Xerox, a giant of my generation (its name had become a verb) seems to be breathing its last, as it is acquired by Fujifilm (story in today’s NYTimes).
“How Xerox fell so far is a case study in what management experts call the “competency trap” — an organization becomes so good at one thing, it can’t learn to do anything new.”
Somewhat undercutting this thesis, the writer mentions that Xerox did try to do a bunch of different things as the environment changed, just not all that successfully. Still the later point, made by a comparison with Apple, is that experience can actually inhibit certain kinds of innovation.
To wit: Xerox famously did pioneering work on computer interfaces, the mouse, and other technology well before the personal computer revolution.

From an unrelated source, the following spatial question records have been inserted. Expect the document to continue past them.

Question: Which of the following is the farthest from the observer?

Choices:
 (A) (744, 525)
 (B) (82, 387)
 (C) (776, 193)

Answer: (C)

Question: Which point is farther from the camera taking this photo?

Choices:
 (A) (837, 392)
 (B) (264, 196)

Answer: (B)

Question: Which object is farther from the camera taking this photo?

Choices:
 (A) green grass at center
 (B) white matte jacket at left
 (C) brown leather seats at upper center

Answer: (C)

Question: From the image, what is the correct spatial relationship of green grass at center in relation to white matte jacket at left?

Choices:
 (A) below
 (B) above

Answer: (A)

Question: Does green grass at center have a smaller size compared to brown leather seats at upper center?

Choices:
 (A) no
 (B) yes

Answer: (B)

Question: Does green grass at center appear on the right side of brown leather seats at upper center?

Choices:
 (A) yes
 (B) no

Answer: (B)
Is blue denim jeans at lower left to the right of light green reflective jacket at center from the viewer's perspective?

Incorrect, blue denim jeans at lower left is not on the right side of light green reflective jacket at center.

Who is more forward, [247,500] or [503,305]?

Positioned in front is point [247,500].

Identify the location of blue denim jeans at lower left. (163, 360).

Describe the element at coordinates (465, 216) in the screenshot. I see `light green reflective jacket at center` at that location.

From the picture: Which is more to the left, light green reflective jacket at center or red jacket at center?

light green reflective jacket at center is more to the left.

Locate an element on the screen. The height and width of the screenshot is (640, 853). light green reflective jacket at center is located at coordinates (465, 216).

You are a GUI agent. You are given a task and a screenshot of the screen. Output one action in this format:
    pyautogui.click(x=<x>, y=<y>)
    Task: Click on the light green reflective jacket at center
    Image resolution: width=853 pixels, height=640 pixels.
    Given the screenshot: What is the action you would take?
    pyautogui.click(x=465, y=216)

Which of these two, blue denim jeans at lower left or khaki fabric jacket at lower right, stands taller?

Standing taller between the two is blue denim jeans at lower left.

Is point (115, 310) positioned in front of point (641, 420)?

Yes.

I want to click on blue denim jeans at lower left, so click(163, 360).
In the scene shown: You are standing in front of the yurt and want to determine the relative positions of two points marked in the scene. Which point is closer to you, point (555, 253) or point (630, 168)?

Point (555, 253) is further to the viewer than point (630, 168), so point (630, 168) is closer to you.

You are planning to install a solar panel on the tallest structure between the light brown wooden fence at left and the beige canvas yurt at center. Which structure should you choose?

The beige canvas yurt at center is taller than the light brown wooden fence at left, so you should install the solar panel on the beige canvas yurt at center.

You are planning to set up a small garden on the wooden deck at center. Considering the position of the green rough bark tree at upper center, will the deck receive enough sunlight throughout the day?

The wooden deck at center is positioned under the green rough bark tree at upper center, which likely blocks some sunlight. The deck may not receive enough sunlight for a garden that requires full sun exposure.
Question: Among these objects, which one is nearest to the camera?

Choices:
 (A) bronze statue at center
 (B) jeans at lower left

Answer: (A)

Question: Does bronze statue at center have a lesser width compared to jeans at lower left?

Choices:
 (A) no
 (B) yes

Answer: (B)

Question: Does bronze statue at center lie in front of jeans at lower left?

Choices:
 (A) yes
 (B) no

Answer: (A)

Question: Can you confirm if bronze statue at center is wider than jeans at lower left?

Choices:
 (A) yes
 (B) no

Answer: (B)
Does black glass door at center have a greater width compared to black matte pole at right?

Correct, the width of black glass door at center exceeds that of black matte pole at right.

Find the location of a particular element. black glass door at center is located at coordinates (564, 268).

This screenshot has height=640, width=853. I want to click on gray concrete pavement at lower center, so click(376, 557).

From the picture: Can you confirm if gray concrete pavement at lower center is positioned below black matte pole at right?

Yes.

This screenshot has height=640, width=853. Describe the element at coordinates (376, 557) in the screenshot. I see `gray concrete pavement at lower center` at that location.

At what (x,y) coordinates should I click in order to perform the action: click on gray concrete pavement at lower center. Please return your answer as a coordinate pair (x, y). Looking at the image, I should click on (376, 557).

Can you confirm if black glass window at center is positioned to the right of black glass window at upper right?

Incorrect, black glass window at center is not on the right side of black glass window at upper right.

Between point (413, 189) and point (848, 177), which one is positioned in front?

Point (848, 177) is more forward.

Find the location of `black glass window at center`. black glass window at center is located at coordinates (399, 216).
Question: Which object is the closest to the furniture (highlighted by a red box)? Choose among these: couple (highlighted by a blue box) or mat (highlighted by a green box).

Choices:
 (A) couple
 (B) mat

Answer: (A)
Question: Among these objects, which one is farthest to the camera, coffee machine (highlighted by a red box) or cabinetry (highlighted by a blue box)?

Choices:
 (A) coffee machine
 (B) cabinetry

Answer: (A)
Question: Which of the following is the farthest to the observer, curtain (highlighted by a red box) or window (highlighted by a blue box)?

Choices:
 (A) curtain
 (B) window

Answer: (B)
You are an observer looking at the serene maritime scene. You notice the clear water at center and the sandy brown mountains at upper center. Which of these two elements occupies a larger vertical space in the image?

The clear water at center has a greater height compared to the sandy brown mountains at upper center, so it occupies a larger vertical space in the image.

A young Steve Jobs visited Xerox Park in Palo Alto, a story that is now one of the foundational bed-time stories for Silicon Valley, and saw some of this technology, which later made into his products.
The Times piece concludes,
Over the years, Apple has had its own ups and downs. But whenever Mr. Jobs became convinced that something new was afoot, he moved forcefully and refocused the company. He did not fall into the competency trap, and today Apple is the most valuable corporation in the world.
Jobs was all kinds of things no doubt, but just yesterday I read this bit from a memoir of working with him, tweeted by Bethany Bongiorno, formerly an engineering director at Apple.
At one point Steve wanted to turn UIKit elements orange. Not just any orange, he wanted a particular orange from the button on a certain old Sony remote. We got a bunch of remotes from Sony with orange buttons to try and find the right one. in the end, Steve hated it.
That’s sure not the competency trap, what it is exactly probably couldn’t be summed up in a management concept, but it does hint at the pure wildness and level of detail the late CEO of the world’s most valuable tech company engaged with.